*Supplied passage*.

----

BookmarkSubscribeRSS Feed
🔒 This topic is solved and locked. Need further help from the community? Please sign in and ask a new question.
Mehdi_R
Fluorite | Level 6

Hello everybody.

I have some survival data with multilevel correlated structure (simulated based on multi-level frailty model with weibull baseline hazard and normal random effect). So I am sure that using the same model to analyse it, I should get satisfactory results. So to use multi-level frailty modeling I use PROC NLMIXED. But I do not get precise result. There is a huge bias in my estimations. I asked this question from Dr. Rick Wicklin and he pointed out that PROC NLMIXED used ML estimator of parameters which are not always unbiased. I think he is absolutely right. Indeed, ML estimator of sigma^2, the variance components, is biased and we should use REML estimator for variance components not ML estimator.

However I'm getting biased results for other parameters as well as sigma^2. I think it's because the numerical methods in PROC NLMIXED is Newton-Rophson; so in each iteration error in estimating sigma^2 affects other parameters's estimates and I get biased results for all parameters in PROC NLMIXED. Now I have a question. How can I use frailty models to analyse multi-level survival data such that it gives REML estimation of the variance components and ML estimate of other parameters?

Any help is so much appreciated.

1 ACCEPTED SOLUTION

Accepted Solutions
Rick_SAS
SAS Super FREQ

I don't know the answer to your question, but most SAS procedures enable you to choose the optimization method GLOBALLY.  You seem to want to use REML estimates for some parameters but ML estimates for others. I suspect that most SAS procedures do not provide an option for that level of control.

Perhaps the more relevant question is why does it matter? ML estimates are used thousands of times a day and the fact that some are biased is just the price we pay for such a versatile and powerful technique.  If this is for a simulation study, I'd just present the results and say "It is known that the XYZ estimator is biased, which is why the Monte Carlo estimate is systematically different from the population parameter."

View solution in original post

17 REPLIES 17
Rick_SAS
SAS Super FREQ

I don't know the answer to your question, but most SAS procedures enable you to choose the optimization method GLOBALLY.  You seem to want to use REML estimates for some parameters but ML estimates for others. I suspect that most SAS procedures do not provide an option for that level of control.

----

*Raw data*.
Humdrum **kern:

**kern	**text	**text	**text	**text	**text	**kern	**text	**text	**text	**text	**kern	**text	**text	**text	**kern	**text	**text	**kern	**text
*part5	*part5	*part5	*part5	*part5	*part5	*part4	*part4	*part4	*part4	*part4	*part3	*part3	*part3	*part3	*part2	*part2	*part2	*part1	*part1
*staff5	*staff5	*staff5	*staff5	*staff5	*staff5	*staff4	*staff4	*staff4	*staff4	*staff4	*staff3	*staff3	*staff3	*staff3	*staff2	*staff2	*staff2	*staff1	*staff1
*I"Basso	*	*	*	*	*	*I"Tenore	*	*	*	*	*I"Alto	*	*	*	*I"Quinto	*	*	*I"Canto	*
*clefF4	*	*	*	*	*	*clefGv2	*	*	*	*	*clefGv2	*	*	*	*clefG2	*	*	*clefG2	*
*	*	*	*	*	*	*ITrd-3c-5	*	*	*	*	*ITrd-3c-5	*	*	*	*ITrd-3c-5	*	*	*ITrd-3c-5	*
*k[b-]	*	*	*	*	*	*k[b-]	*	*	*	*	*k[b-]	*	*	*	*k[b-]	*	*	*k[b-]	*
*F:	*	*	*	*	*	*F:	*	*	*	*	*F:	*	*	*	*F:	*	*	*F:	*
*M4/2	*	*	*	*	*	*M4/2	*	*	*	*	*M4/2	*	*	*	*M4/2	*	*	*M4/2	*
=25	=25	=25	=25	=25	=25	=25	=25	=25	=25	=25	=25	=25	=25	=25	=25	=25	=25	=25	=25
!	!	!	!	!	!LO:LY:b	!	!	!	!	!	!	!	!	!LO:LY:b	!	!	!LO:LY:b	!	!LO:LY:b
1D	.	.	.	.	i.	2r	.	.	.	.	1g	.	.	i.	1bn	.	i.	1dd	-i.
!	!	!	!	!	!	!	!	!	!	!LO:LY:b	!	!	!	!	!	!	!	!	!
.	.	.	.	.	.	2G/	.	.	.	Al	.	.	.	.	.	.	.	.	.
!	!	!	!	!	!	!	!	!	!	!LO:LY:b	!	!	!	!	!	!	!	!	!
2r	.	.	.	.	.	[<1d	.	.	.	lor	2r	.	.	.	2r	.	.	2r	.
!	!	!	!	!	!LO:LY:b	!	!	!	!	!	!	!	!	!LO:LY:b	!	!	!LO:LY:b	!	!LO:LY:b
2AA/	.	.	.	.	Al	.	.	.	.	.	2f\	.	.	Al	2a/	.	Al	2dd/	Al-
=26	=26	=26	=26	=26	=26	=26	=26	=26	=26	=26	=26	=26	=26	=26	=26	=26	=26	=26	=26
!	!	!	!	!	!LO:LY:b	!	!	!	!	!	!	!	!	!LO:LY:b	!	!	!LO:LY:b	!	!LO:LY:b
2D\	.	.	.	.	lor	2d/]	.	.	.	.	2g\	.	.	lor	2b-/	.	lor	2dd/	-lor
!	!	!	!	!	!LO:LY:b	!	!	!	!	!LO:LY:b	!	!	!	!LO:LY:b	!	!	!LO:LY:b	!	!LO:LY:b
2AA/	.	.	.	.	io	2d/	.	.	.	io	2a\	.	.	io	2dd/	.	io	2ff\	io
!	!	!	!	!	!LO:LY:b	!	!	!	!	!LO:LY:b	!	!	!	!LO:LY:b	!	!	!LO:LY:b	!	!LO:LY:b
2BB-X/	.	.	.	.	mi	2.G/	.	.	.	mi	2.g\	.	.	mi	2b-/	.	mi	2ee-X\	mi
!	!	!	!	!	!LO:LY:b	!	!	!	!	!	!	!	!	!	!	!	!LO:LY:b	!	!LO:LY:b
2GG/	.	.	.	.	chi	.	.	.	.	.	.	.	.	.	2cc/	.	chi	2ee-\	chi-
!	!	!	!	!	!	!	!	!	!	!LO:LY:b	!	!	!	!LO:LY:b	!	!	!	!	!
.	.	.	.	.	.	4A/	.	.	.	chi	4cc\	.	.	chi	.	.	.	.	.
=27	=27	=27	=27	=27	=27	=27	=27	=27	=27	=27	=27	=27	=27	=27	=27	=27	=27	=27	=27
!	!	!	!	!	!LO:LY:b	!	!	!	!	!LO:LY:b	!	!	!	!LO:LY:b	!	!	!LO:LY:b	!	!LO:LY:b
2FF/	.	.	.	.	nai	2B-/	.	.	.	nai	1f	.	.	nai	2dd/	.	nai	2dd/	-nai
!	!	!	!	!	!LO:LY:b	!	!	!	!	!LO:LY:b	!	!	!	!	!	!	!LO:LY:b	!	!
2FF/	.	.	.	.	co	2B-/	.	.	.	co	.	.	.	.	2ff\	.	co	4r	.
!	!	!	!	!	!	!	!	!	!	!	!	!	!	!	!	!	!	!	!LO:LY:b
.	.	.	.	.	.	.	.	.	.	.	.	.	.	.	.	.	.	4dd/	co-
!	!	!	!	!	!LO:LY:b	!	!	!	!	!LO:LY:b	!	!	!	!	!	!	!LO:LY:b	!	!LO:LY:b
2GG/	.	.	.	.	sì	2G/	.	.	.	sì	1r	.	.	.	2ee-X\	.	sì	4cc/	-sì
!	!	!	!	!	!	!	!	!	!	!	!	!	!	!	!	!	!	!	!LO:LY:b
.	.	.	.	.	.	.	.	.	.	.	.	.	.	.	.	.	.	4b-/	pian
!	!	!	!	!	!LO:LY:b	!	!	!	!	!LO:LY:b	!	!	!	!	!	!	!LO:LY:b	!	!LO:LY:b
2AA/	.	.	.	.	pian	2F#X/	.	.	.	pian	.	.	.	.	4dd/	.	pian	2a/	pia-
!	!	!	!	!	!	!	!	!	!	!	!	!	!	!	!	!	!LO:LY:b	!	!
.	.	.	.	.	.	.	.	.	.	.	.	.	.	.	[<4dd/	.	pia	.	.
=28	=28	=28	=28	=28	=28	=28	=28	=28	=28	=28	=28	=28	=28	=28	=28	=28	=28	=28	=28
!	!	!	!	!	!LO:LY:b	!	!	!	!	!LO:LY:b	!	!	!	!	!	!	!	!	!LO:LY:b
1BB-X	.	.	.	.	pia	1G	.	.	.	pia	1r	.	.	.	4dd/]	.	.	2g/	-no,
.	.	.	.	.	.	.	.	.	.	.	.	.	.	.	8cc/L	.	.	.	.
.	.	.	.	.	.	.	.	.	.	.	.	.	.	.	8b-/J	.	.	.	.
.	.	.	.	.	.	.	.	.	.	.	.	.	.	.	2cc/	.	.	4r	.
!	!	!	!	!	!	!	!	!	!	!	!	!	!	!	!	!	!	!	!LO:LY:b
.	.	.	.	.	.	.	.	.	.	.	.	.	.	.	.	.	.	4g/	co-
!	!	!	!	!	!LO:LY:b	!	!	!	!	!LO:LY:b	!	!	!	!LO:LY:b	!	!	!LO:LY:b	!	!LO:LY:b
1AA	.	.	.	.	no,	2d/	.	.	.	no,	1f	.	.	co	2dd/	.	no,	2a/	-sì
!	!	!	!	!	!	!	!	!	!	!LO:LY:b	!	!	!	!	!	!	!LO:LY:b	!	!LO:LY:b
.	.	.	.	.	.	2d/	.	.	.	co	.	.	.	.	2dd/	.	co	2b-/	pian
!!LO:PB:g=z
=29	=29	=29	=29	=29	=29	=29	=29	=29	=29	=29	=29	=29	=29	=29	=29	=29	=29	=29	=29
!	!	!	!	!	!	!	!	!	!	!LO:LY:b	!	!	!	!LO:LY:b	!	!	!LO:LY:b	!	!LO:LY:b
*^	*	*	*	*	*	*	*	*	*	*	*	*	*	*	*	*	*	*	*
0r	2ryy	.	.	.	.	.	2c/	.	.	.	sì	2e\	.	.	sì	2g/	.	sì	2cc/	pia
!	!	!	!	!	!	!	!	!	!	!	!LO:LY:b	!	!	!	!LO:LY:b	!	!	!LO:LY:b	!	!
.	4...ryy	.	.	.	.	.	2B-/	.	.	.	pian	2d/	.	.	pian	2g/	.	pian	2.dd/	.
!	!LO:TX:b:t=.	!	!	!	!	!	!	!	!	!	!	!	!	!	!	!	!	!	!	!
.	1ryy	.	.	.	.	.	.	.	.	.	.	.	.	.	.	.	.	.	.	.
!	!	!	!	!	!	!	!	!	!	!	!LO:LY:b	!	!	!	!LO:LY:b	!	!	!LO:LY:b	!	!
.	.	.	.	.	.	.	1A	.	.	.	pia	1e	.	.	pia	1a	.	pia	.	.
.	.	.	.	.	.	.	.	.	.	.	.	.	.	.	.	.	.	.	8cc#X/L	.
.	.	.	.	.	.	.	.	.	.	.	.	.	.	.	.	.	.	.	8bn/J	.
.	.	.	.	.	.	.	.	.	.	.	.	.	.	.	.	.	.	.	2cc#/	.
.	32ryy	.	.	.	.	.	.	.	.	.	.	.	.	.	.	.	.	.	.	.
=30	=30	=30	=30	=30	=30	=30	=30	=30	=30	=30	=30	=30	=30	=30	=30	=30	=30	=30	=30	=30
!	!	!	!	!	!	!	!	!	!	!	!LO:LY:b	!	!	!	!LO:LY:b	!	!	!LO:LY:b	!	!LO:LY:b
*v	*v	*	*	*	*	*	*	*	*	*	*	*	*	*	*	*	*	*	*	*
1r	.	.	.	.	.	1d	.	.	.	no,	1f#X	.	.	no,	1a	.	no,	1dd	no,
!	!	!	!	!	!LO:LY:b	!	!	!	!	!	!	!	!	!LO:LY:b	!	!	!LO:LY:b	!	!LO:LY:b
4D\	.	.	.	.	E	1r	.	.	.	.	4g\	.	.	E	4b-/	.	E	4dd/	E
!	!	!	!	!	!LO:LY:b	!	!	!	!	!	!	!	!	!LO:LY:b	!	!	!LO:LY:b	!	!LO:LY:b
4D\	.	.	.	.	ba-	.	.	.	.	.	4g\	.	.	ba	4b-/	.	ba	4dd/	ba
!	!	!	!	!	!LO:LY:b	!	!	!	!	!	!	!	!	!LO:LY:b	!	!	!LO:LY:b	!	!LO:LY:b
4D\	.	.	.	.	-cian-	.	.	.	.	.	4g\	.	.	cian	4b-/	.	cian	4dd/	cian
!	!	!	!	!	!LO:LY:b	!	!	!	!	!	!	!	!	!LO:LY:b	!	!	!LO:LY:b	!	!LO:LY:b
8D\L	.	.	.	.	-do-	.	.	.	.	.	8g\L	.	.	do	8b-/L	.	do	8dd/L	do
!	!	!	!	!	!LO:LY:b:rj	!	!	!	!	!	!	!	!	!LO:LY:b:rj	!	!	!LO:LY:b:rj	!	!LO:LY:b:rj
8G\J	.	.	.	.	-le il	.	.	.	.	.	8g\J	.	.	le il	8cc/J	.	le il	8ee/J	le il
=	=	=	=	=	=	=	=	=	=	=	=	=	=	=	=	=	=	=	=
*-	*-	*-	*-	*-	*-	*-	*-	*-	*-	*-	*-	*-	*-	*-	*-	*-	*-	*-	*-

----

*Task to carry out*.
From the forum thread on frailty models in PROC NLMIXED above, write out the passage that begins at the words "However I'm getting" and stops after "of other parameters?", reproducing it word for word.

*Expected answer*.
However I'm getting biased results for other parameters as well as sigma^2. I think it's because the numerical methods in PROC NLMIXED is Newton-Rophson; so in each iteration error in estimating sigma^2 affects other parameters's estimates and I get biased results for all parameters in PROC NLMIXED. Now I have a question. How can I use frailty models to analyse multi-level survival data such that it gives REML estimation of the variance components and ML estimate of other parameters?